Свое командное положение в семье бабушка Рихтер поддерживала всеми возможными способами. Когда было нужно, она жаловалась на головные боли, стенала, чуть что укладывалась в постель, запрещая при этом шум, и заставляла всех ложиться спасть чуть ли ни в девять часов вечера. Иногда дедушка Матвей решался на бунт: как все слабохарактерные люди, он слишком громко кричал, иногда ненароком бил посуду, сам с ужасом не понимая, что делает. Как ни странно - бабушка тут же сдавала позиции. Ока уступала на время, применяя стратегический прием, ибо дедушка успокаивался и "прощал" мгновенно, гнев опадал в нем как шапка молока, если выключить газ: он был добродушен и незлопамятен. Зато бабушка Мария хранила обиды долго и бережливо, как драгоценность, иногда припоминая события тридцатилетней давности и предъявляя при этом чудеса памяти. Иногда, желая осадить сильнее, бабушка разыгрывала уход из дома: она тщательно одевала детей и укладывала вещи, пока дедушке или ее дочке не удавалось умолить ее отказаться от категорического решения.

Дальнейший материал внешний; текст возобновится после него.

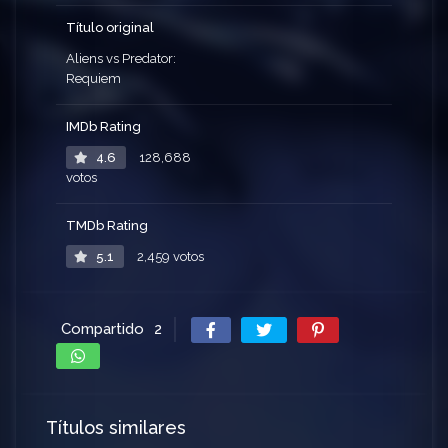
Título original
Aliens vs Predator:
Requiem
IMDb Rating
4.6
128,688
votos
TMDb Rating
5.1
2,459 votos
Compartido
2
Títulos similares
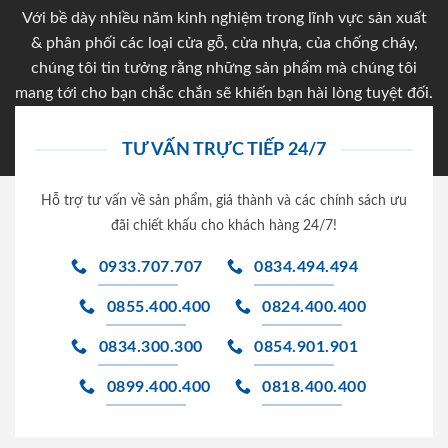
Với bề dày nhiều năm kinh nghiệm trong lĩnh vực sản xuất
& phân phối các loại cửa gỗ, cửa nhựa, của chống cháy,
chúng tôi tin tưởng rằng những sản phẩm mà chúng tôi
mang tới cho bạn chắc chắn sẽ khiến bạn hài lòng tuyệt đối.
TƯ VẤN TRỰC TIẾP 24/7
Hỗ trợ tư vấn về sản phẩm, giá thành và các chính sách ưu
đãi chiết khấu cho khách hàng 24/7!
0933.707.707
0834.494.494
0855.400.400
0824.400.400
0834.300.300
0854.901.901
0899.400.400
0818.400.400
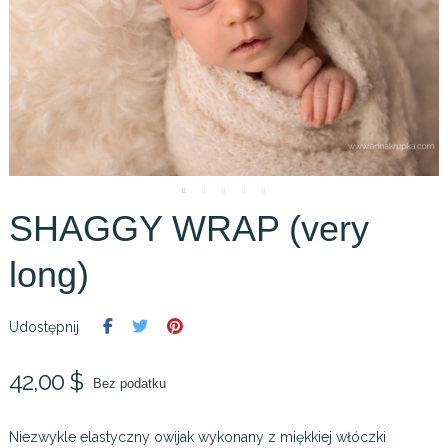
SHAGGY WRAP (very
long)
Udostępnij
42,00 $
Bez podatku
Niezwykle elastyczny owijak wykonany z miękkiej włóczki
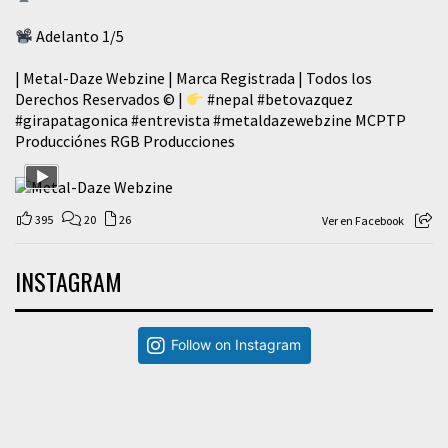
Adelanto 1/5
| Metal-Daze Webzine | Marca Registrada | Todos los
Derechos Reservados © |
#nepal
#betovazquez
#girapatagonica
#entrevista
#metaldazewebzine
MCPTP
Producciónes RGB Producciones
395
20
26
Ver en Facebook
INSTAGRAM
Follow on Instagram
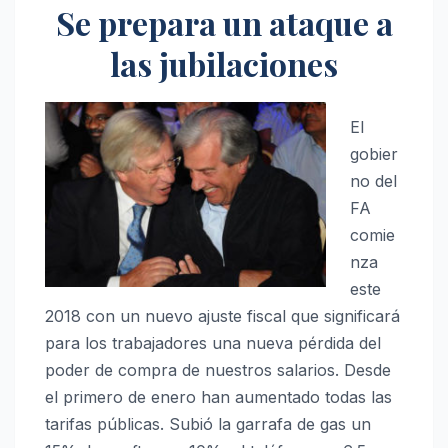
Se prepara un ataque a
las jubilaciones
El
gobier
no del
FA
comie
nza
este
2018 con un nuevo ajuste fiscal que significará
para los trabajadores una nueva pérdida del
poder de compra de nuestros salarios. Desde
el primero de enero han aumentado todas las
tarifas públicas. Subió la garrafa de gas un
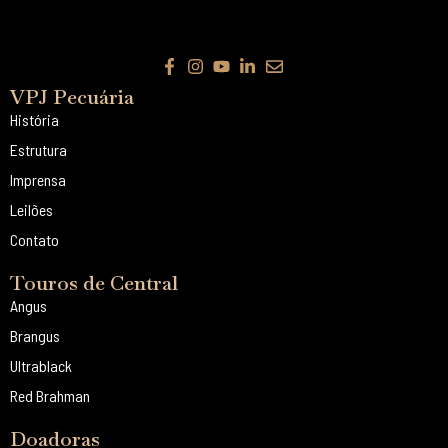
VPJ Pecuária
História
Estrutura
Imprensa
Leilões
Contato
Touros de Central
Angus
Brangus
Ultrablack
Red Brahman
Doadoras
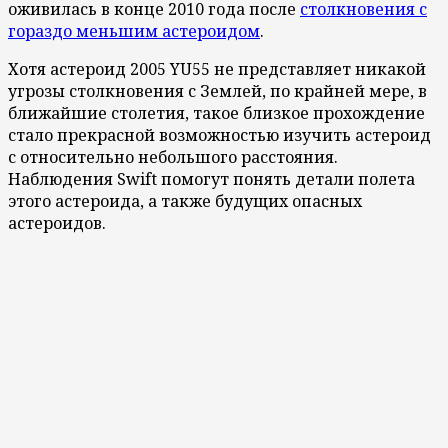
оживилась в конце 2010 года после
столкновения с
гораздо меньшим астероидом
.
Хотя астероид 2005 YU55 не представляет никакой
угрозы столкновения с Землей, по крайней мере, в
ближайшие столетия, такое близкое прохождение
стало прекрасной возможностью изучить астероид
с относительно небольшого расстояния.
Наблюдения Swift помогут понять детали полета
этого астероида, а также будущих опасных
астероидов.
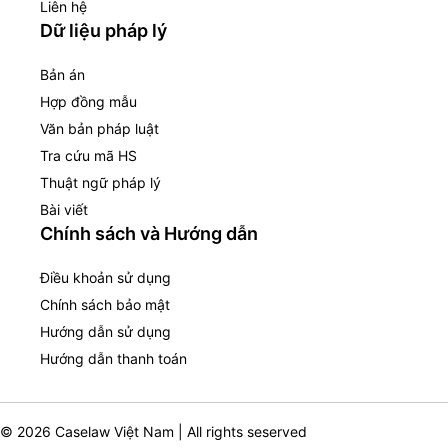
Liên hệ
Dữ liệu pháp lý
Bản án
Hợp đồng mẫu
Văn bản pháp luật
Tra cứu mã HS
Thuật ngữ pháp lý
Bài viết
Chính sách và Hướng dẫn
Điều khoản sử dụng
Chính sách bảo mật
Hướng dẫn sử dụng
Hướng dẫn thanh toán
© 2026 Caselaw Việt Nam | All rights seserved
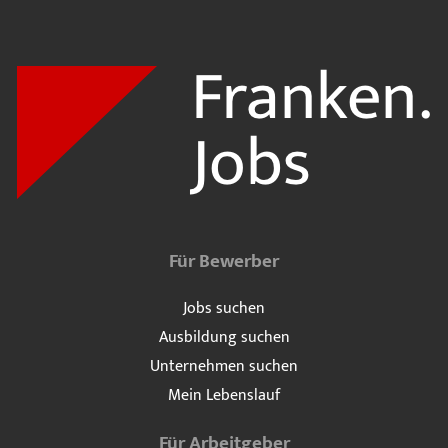
Für Bewerber
Jobs suchen
Ausbildung suchen
Unternehmen suchen
Mein Lebenslauf
Für Arbeitgeber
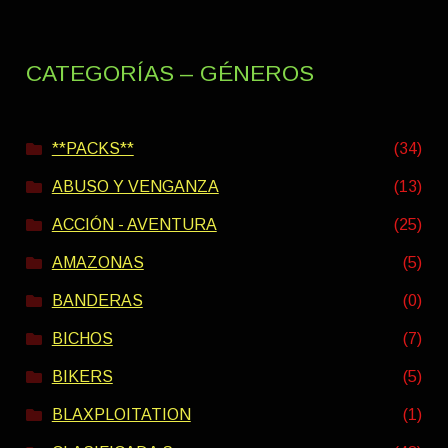
CATEGORÍAS – GÉNEROS
**PACKS**
(34)
ABUSO Y VENGANZA
(13)
ACCIÓN - AVENTURA
(25)
AMAZONAS
(5)
BANDERAS
(0)
BICHOS
(7)
BIKERS
(5)
BLAXPLOITATION
(1)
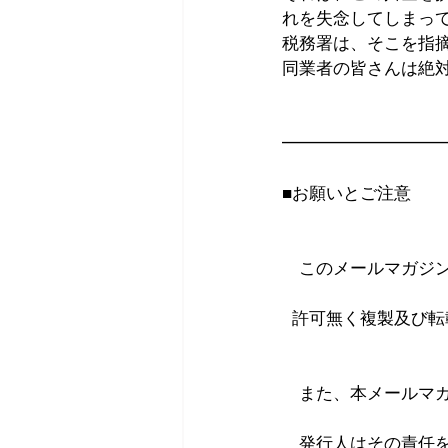
れを失念してしまっ
税務署は、そこを指
同業者の皆さんは絶
━━━━━━━━━
■お願いとご注意
　このメールマガジ
  許可無く複製及び
　また、本メールマ
　発行人はその責任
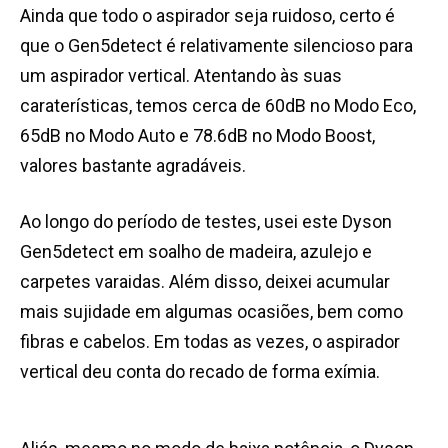
Ainda que todo o aspirador seja ruidoso, certo é
que o Gen5detect é relativamente silencioso para
um aspirador vertical. Atentando às suas
caraterísticas, temos cerca de 60dB no Modo Eco,
65dB no Modo Auto e 78.6dB no Modo Boost,
valores bastante agradáveis.
Ao longo do período de testes, usei este Dyson
Gen5detect em soalho de madeira, azulejo e
carpetes varaidas. Além disso, deixei acumular
mais sujidade em algumas ocasiões, bem como
fibras e cabelos. Em todas as vezes, o aspirador
vertical deu conta do recado de forma exímia.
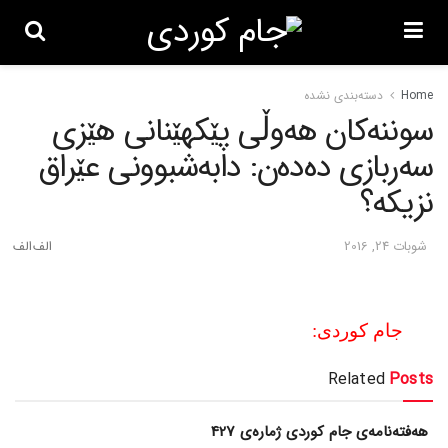
Home
دسته‌بندی نشده
سوننه‌کان هه‌وڵی پێکهێنانی هێزی
سه‌ربازی ده‌ده‌ن: دابه‌شبوونی عێراق
نزیکه‌؟
شوبات 24, 2016
جام کوردی:
Related
Posts
هەفتەنامەی جام کوردی ژمارەی 427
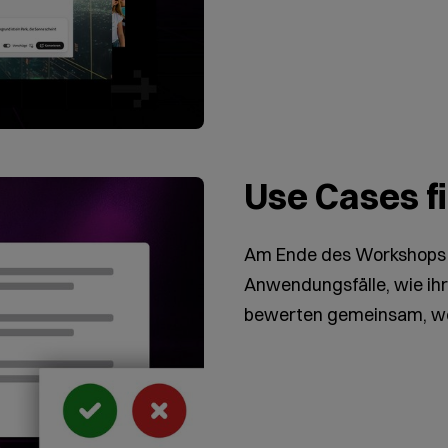
Use Cases f
Am Ende des Workshops 
Anwendungsfälle, wie ihr 
bewerten gemeinsam, womi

Оставалась она всегда - "ради детей". Дедушка Рихтер был так нерешителен при своей супруге, что я потом сомневался: как это он умудрился сделать ей четырех детей - двух близнецов, умерших в младенчестве, мою мать и моего дядю, который впоследствии оказался замешанным в одну странную историю и пропал без вести. Поговаривали, что он сошел с ума. Когда я подрос и начал понимать что-то в женщинах, бабушка Мария была уже стара, хотя почти все ее качества остались, разве что потускнели; но я воспринимал ее только как бабушку и никогда как женщину. Только многие годы спустя, разбирая старые вещи, я нашел карандашный портрет пятидесятилетней давности и понял, что давало дедушке силы выносить семейный террор: моя бабушка была красавицей. Никогда не унывающая, миниатюрная, как вишневая косточка, зоркая и остроумная, она почему-то нужна была очень многим людям, поддерживая их в трудную минуту. Ее советы ценились, ее мнение значило много, и в доме постоянно не переводились гости; а во время войны красотой и решительностью она спасла свою семью, а значит, и меня; вот такая была история.